A 1% rise in numbers of slaughter pigs drove the overall increase, in particular numbers of heavier pigs. Industry reports suggest that labour issues caused by COVID-19 disruption, and producers slowing pig growth rates have contributed to the higher numbers. The breeding herd shrank by 2% from last year, potentially signalling future herd contraction. Sow slaughter is 12% higher than last year for the year to August, which aligns with expectations for lower farrowing going forwards.

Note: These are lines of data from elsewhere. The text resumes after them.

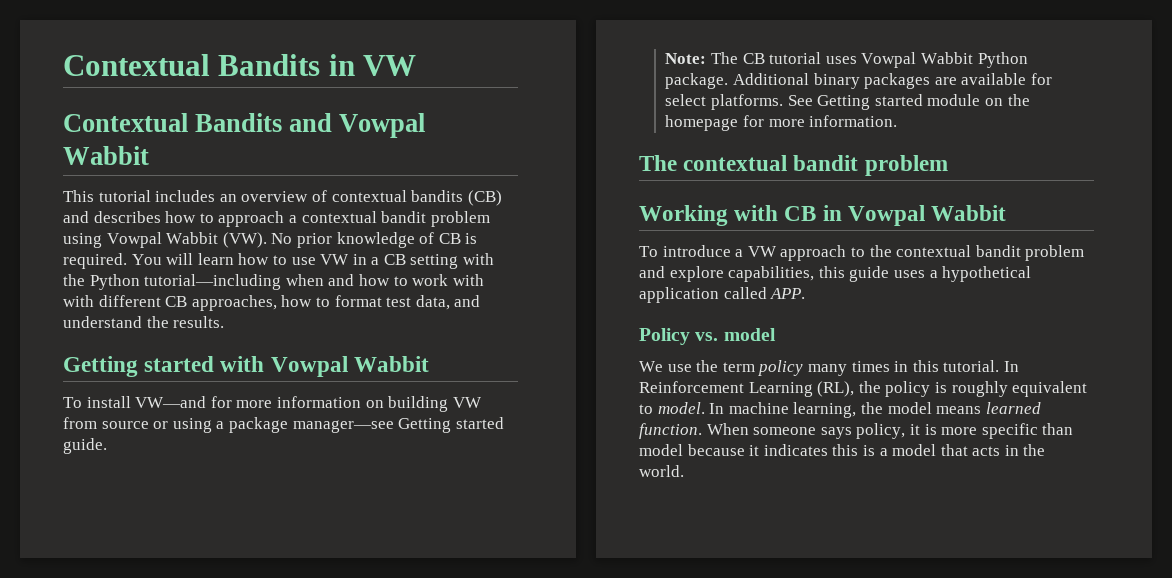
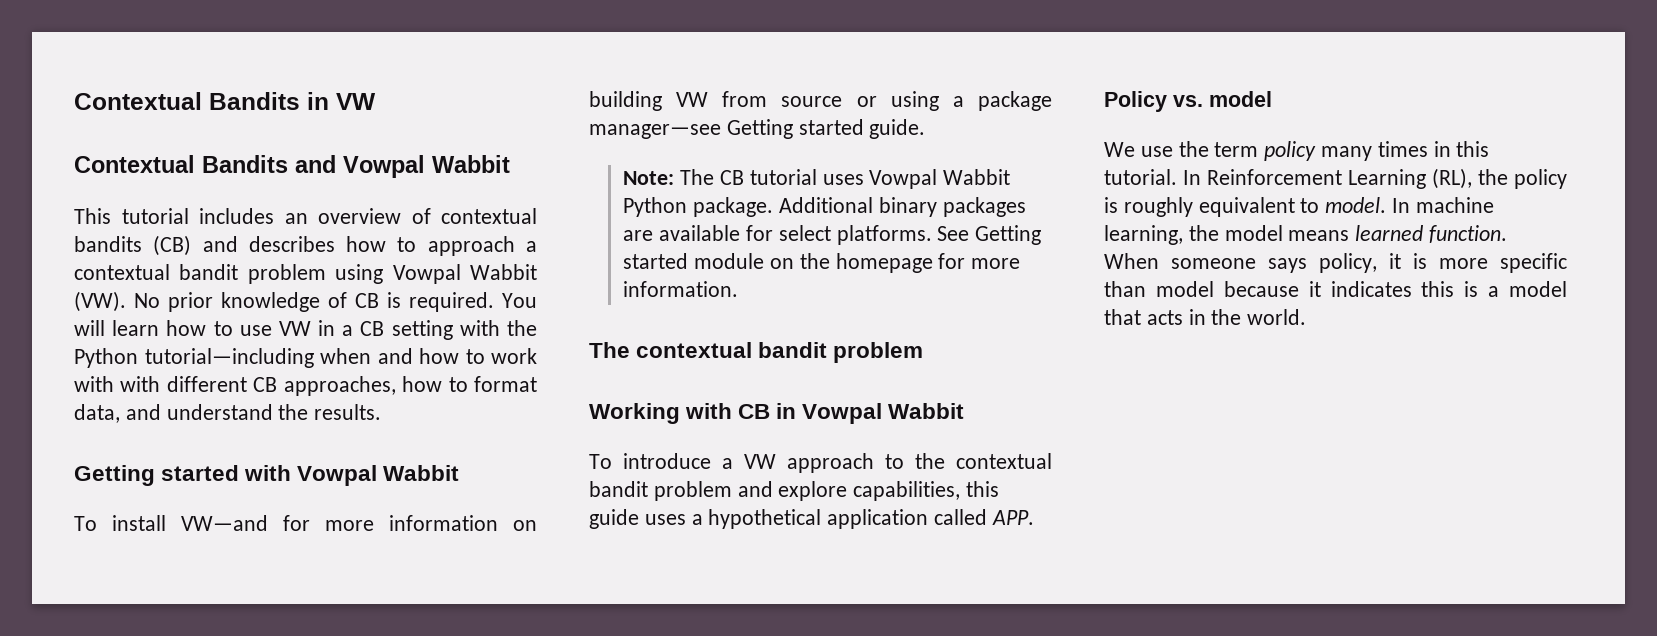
[386,297,412,307] test -> (537, 384) none

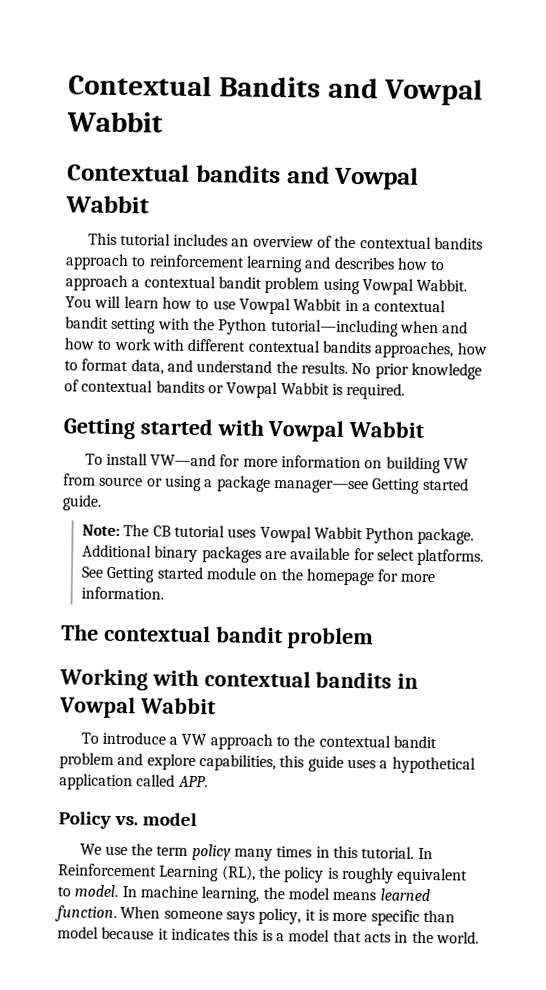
[74,92,376,110] [74,155,288,173] Contextual Bandits in VW // Contextual Bandits -> [68,74,484,106] [66,111,163,133] [67,163,281,184] Contextual Bandits and Vowpal Wabbit // Contextual bandits
[441,208,537,224] [74,235,192,256] contextual bandits (CB) -> [334,235,484,250] [65,253,303,273] the contextual bandits approach to reinforcement learning
[469,264,537,280] [74,291,494,312] Wabbit (VW). No prior knowledge of CB is required. -> [416,278,468,292] Wabbit.
[278,320,385,336] VW in a CB -> [238,297,447,315] [65,316,109,329] Vowpal Wabbit in a contextual bandit
[120,376,278,392] with different CB -> [187,338,371,354] different contextual bandits
(382, 412) none -> [351,362,482,380] [64,379,406,400] No prior knowledge of contextual bandits or Vowpal Wabbit is required.
[738,404,771,419] CB -> [203,670,393,689] contextual bandits

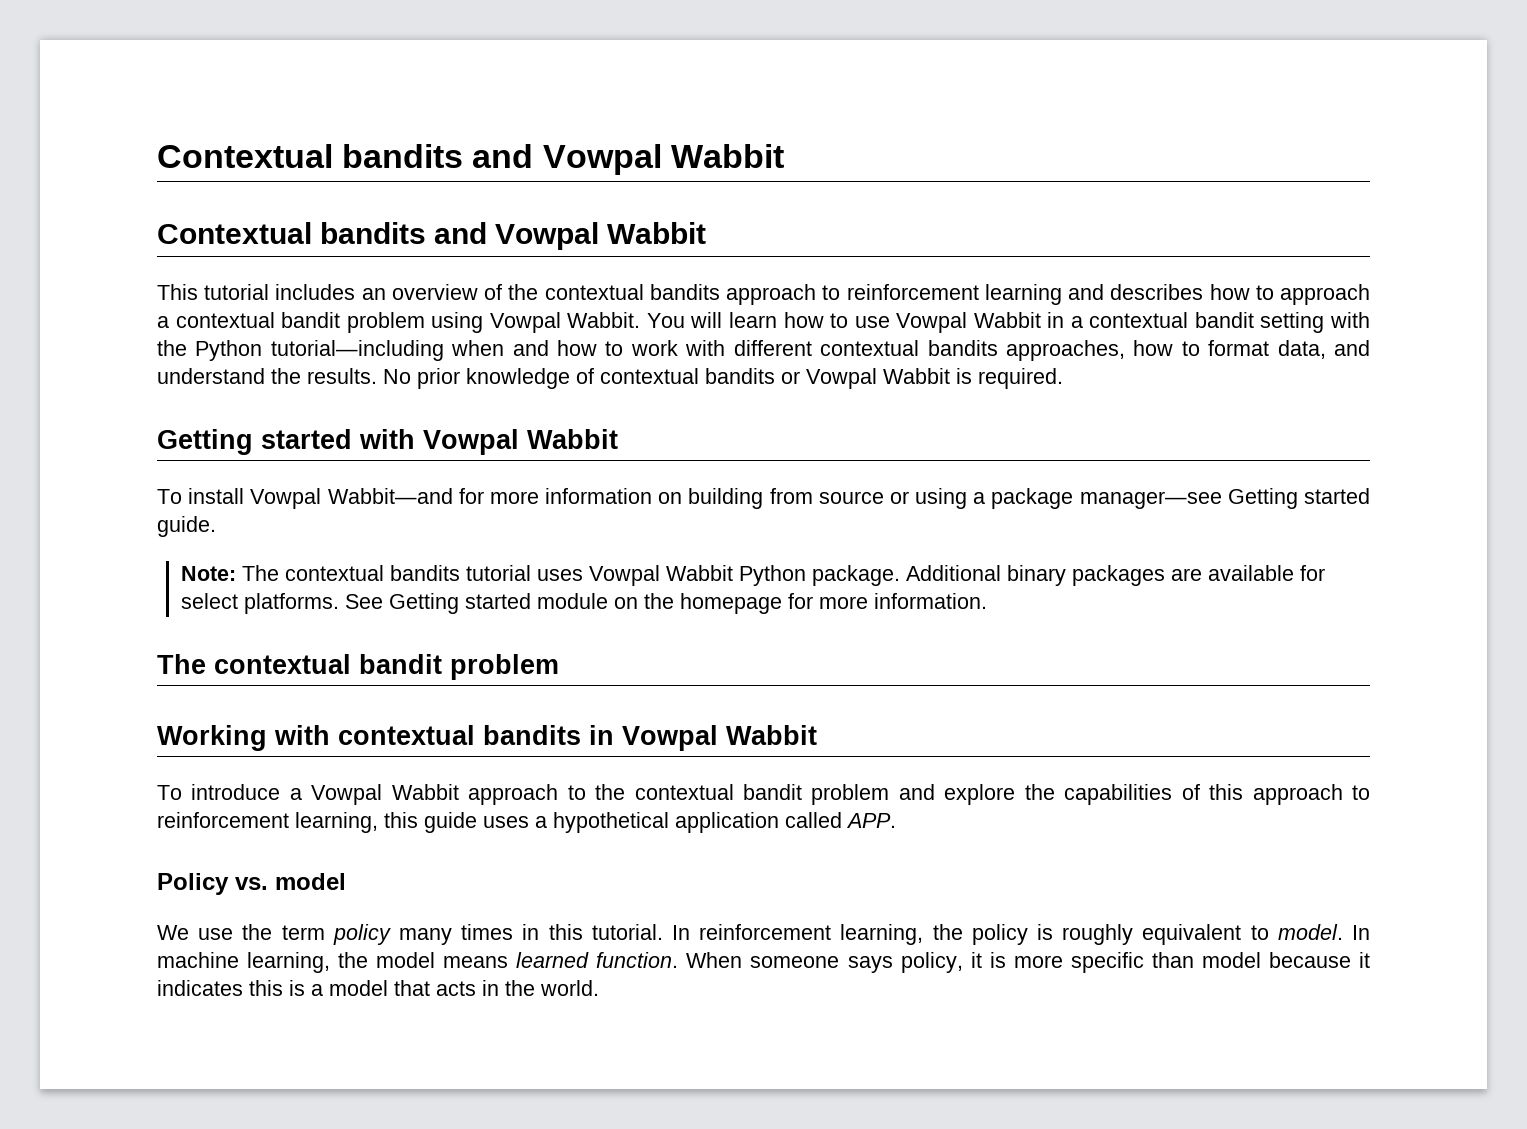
[68,74,321,98] Contextual Bandits -> [157,144,464,168] Contextual bandits
[150,453,217,467] VW—and -> [250,488,453,509] Vowpal Wabbit—and
[443,458,470,470] VW -> (764, 498) none
[152,525,171,537] CB -> [284,565,460,581] contextual bandits
[181,733,208,746] VW -> [311,784,459,805] Vowpal Wabbit
[198,754,276,772] capabilities, -> [1024,784,1370,805] [157,812,378,833] the capabilities of this approach to reinforcement learning,
[58,863,256,882] Reinforcement Learning (RL), -> [699,924,924,945] reinforcement learning,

The June-August 2020 pig crop stood at 35.1 million head, down 3% from 2019. The average litter size per sow during the period was 11.04, compared to 11.11 last year (-1%). Sows farrowing during the period stood at 3.18 million head, down 3% on the year. According to the survey, US hog producers are expecting that farrowing will be lower for the rest of the year.
Despite the higher numbers, US pig prices have rallied since June-July, suggesting strong demand for pork. More recently, the discovery of African Swine Fever in Germany on 10 September has fuelled optimism in the US that China may turn to it, to fulfil its import demand.
Industry reports suggest that a backlog of pigs caused by COVID-19 disruption to slaughter capacity is decreasing. Indeed, total pig slaughter for Jan-Aug is now 2% above last year’s levels, according to the USDA.
Some industry reports have questioned the official numbers, suggesting the slaughter statistics and inventory don’t align. They argue that the USDA inventory is too high, and that numbers on the ground are actually tighter, a sentiment supported by the price trend.